Она проголодалась, я тоже, и мы позавтракали в постели. Ноябрьское солнце заливало комнату, а поднос с едой я держал на коленях.
– Почему ты не попросил газету? В госпитале ты всегда просил газету к завтраку.
– Не хочу никаких газет, – сказал я.
– Неужели все было так плохо, что ты даже не хочешь про это читать?
– Я не хочу про это читать.
– Жаль, меня не было рядом, а то бы я тоже все знала про это.
– Я тебе расскажу, если когда-нибудь сумею в этом разобраться.
– Но ведь тебя могут арестовать за то, что ты не в военной форме?
– Даже расстрелять.
– Тогда нам нельзя здесь оставаться. Мы уедем из страны.
– Я уже думал на эту тему.
– Мы уедем. Милый, ты не должен так глупо рисковать. Расскажи, как ты добрался из Местре до Милана?
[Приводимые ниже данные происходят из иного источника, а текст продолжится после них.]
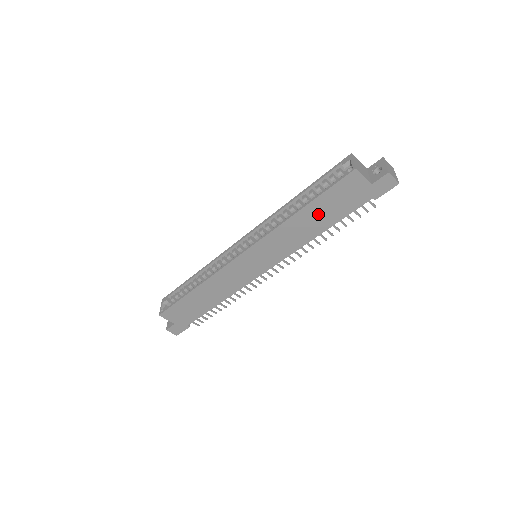
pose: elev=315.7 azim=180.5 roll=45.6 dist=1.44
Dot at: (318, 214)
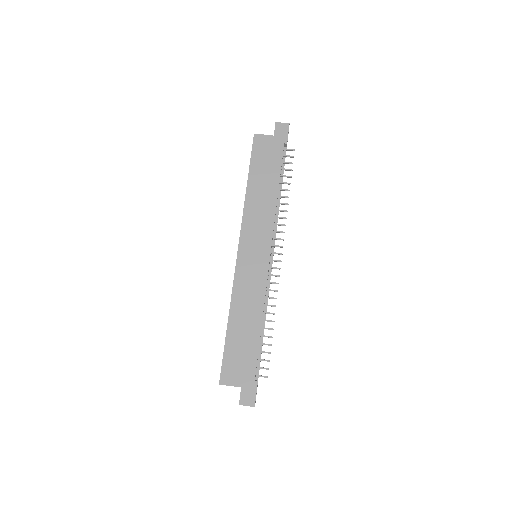
Dot at: (261, 179)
– На поезде. Тогда я еще носил форму.
– Но ведь ты подвергал себя опасности?
– Не особенно. У меня был старый литер. Я просто исправил в нем число.
– Милый, тебя могут арестовать в любую минуту. Я этого не допущу. Глупо так рисковать. Что будет с нами, если тебя уведут?
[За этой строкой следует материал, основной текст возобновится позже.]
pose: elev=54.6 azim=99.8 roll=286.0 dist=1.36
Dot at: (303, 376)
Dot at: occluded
– Давай не думать об этом. Я уже устал об этом думать.
– Что ты сделаешь, если за тобой придут?
– Перестреляю.
– Не говори глупости. Ты будешь сидеть в этом отеле, пока мы отсюда не уедем.
– И куда же мы уедем?
– Не надо так, милый. Мы уедем, куда ты скажешь. Но ты уж поскорее реши куда.
– На той стороне озера Швейцария. Мы можем отправиться туда.
– Вот и прекрасно.
За окном начали сгущаться тучи, над озером потемнело.
– Почему мы должны всегда жить, как преступники? – сказал я.
– Милый, не надо так. Если ты им и стал, то совсем недавно. И мы никогда не жили, как преступники. Все у нас будет хорошо.
– Я чувствую себя преступником. Я дезертировал.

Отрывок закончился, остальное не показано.